**Excerpted passage:**
--
Modern battlefields are immersed in electronic devices and data, whether on the ground, at sea, or in the air. The amounts of data from well-established systems and technologies such as radar, sonar, and LiDAR are becoming too much for any warrior to process, encouraging the development of semi-autonomous or “smart” weapons that can share in the decision-making.
Equipped with artificial-intelligence (AI) and machine-learning (ML) technologies, many of these weapons are guided by light, sound, or electromagnetic (EM) waves to reach a selected target with high accuracy. In addition, smart weapons can be programmed to filter unwanted signals in multiple-signal environments and find a specific target on a battlefield with many potential targets.
Electronic warfare (EW) has long relied on the development of novel technologies such as LiDAR and radar, typically to gain an edge over an adversary or provide advanced warning of an adversary’s actions. Smart military-guidance systems once referred to steering by Global Positioning System (GPS) satellite signals. However, operations that take place in areas in which GPS signals aren’t available, or are being jammed by an adversary, require alternative guidance based on available AI and ML technologies.
--
**Problem A:** Render the part of the stored entries that opens with the line containing "left hip: (1394, 1034, -5)" and closes with the line containing "right ankle: (1488, 1459, 17)" as a Markdown table with the columns Row and Line. Give each line with its row number and leave out any blank lines.
The passage on smart weapons and the stored entries have no connection to each other.

Stored entries:
--
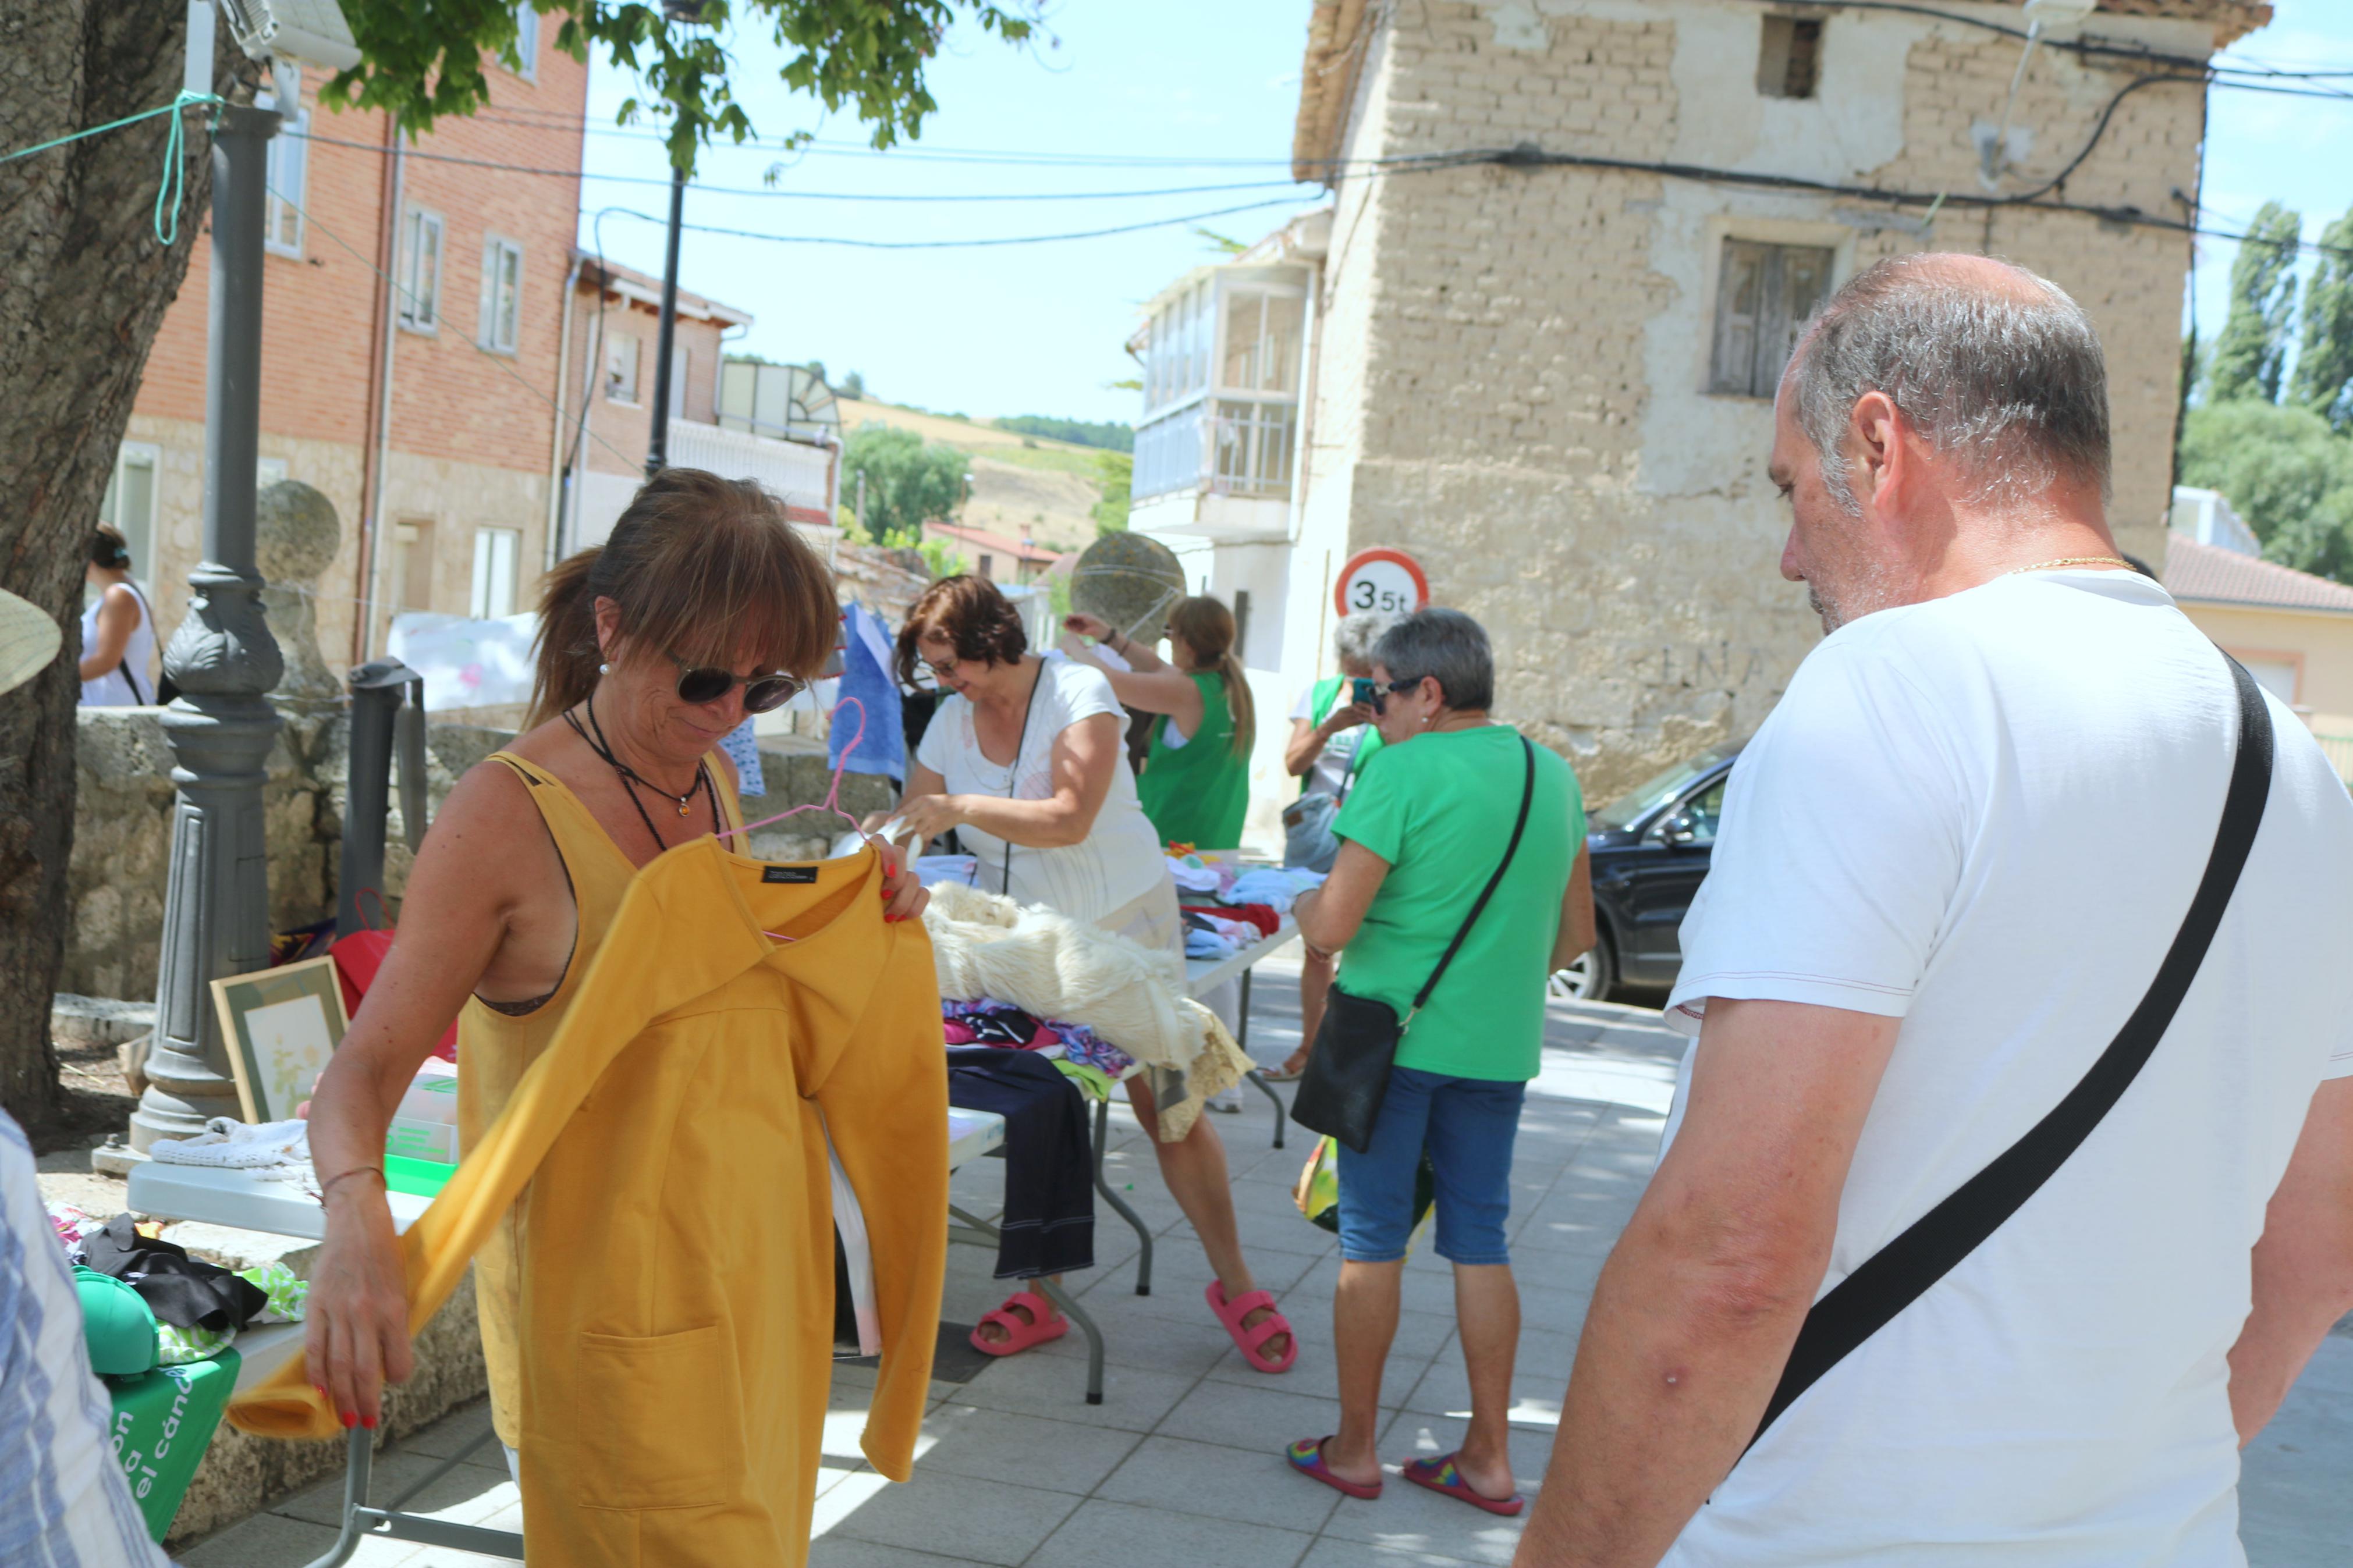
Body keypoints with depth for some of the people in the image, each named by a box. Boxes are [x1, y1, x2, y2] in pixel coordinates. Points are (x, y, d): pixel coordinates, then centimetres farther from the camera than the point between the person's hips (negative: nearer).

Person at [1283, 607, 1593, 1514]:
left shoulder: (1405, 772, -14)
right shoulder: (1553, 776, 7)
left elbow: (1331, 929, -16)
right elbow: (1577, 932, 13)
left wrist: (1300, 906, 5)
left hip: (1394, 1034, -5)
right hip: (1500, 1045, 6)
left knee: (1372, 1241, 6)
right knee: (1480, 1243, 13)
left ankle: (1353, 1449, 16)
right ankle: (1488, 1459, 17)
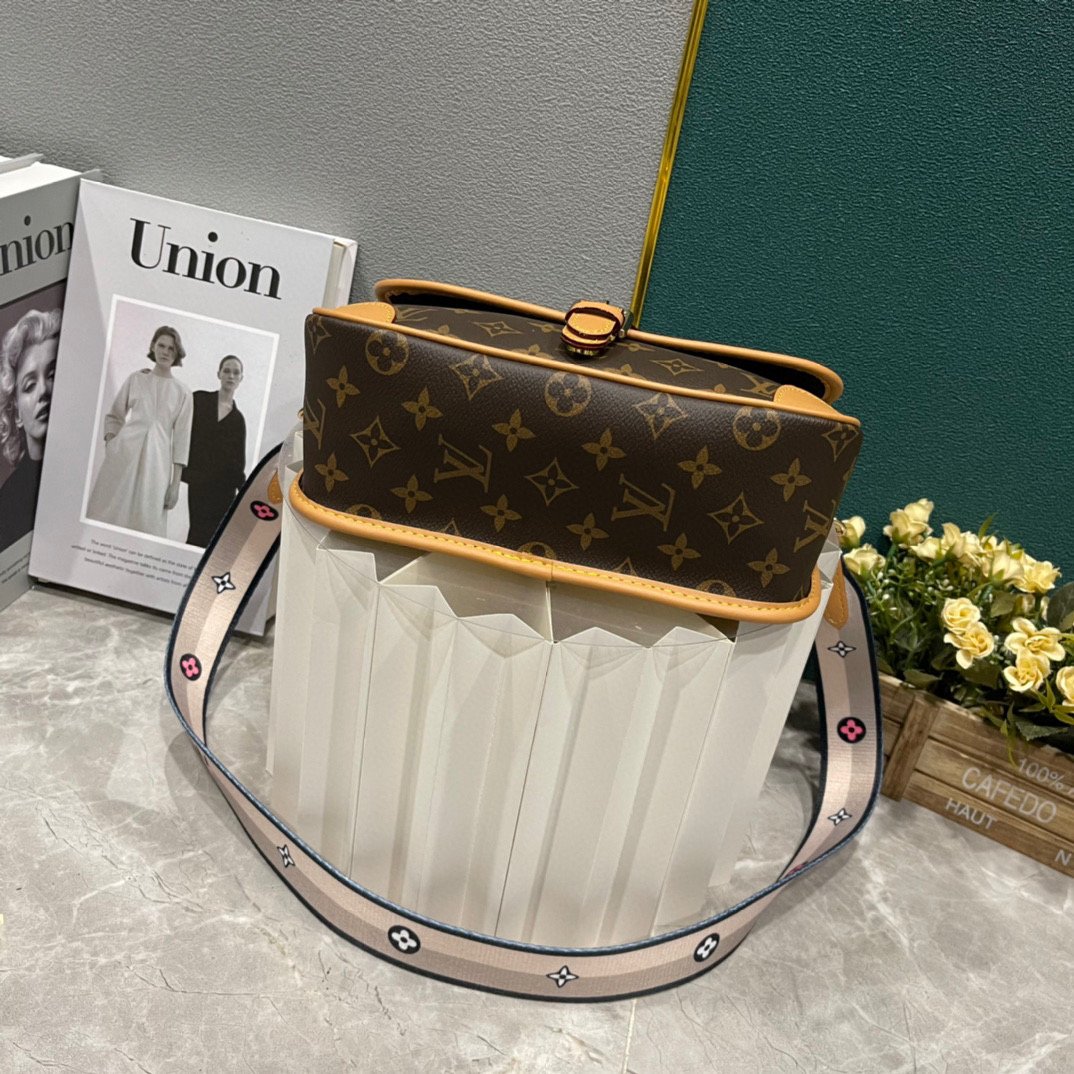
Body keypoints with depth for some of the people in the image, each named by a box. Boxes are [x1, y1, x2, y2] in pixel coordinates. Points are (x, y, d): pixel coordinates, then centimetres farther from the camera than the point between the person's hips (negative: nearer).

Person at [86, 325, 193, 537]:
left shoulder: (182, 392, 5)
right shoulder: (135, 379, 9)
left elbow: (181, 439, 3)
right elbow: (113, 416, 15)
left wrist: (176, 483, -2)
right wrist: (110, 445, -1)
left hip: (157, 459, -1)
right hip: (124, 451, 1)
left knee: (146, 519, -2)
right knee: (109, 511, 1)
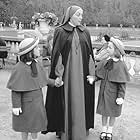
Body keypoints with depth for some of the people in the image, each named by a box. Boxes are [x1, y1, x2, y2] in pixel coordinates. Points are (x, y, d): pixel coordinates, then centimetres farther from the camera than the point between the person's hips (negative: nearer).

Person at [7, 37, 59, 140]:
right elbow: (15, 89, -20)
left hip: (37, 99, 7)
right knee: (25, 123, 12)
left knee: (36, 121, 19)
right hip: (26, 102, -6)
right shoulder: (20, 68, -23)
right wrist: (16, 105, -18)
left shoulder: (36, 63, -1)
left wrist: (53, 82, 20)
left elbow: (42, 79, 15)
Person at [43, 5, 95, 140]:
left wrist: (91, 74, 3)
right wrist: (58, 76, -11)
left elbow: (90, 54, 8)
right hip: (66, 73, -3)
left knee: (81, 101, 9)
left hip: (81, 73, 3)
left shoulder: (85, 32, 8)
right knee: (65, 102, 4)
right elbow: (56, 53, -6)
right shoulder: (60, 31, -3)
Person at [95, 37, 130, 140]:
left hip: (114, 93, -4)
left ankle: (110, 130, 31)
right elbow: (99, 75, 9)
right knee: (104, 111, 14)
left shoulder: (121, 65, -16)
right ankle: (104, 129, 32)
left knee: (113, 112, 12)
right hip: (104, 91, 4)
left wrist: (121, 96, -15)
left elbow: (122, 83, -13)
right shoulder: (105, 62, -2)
--
**Problem B:** Set down the entire passage on smart weapons and electronic warfare word for word.

**Response A:**
| Row | Line |
|---|---|
| 1 | left hip: (1394, 1034, -5) |
| 2 | right hip: (1500, 1045, 6) |
| 3 | left knee: (1372, 1241, 6) |
| 4 | right knee: (1480, 1243, 13) |
| 5 | left ankle: (1353, 1449, 16) |
| 6 | right ankle: (1488, 1459, 17) |

**Response B:**
Modern battlefields are immersed in electronic devices and data, whether on the ground, at sea, or in the air. The amounts of data from well-established systems and technologies such as radar, sonar, and LiDAR are becoming too much for any warrior to process, encouraging the development of semi-autonomous or “smart” weapons that can share in the decision-making.
Equipped with artificial-intelligence (AI) and machine-learning (ML) technologies, many of these weapons are guided by light, sound, or electromagnetic (EM) waves to reach a selected target with high accuracy. In addition, smart weapons can be programmed to filter unwanted signals in multiple-signal environments and find a specific target on a battlefield with many potential targets.
Electronic warfare (EW) has long relied on the development of novel technologies such as LiDAR and radar, typically to gain an edge over an adversary or provide advanced warning of an adversary’s actions. Smart military-guidance systems once referred to steering by Global Positioning System (GPS) satellite signals. However, operations that take place in areas in which GPS signals aren’t available, or are being jammed by an adversary, require alternative guidance based on available AI and ML technologies.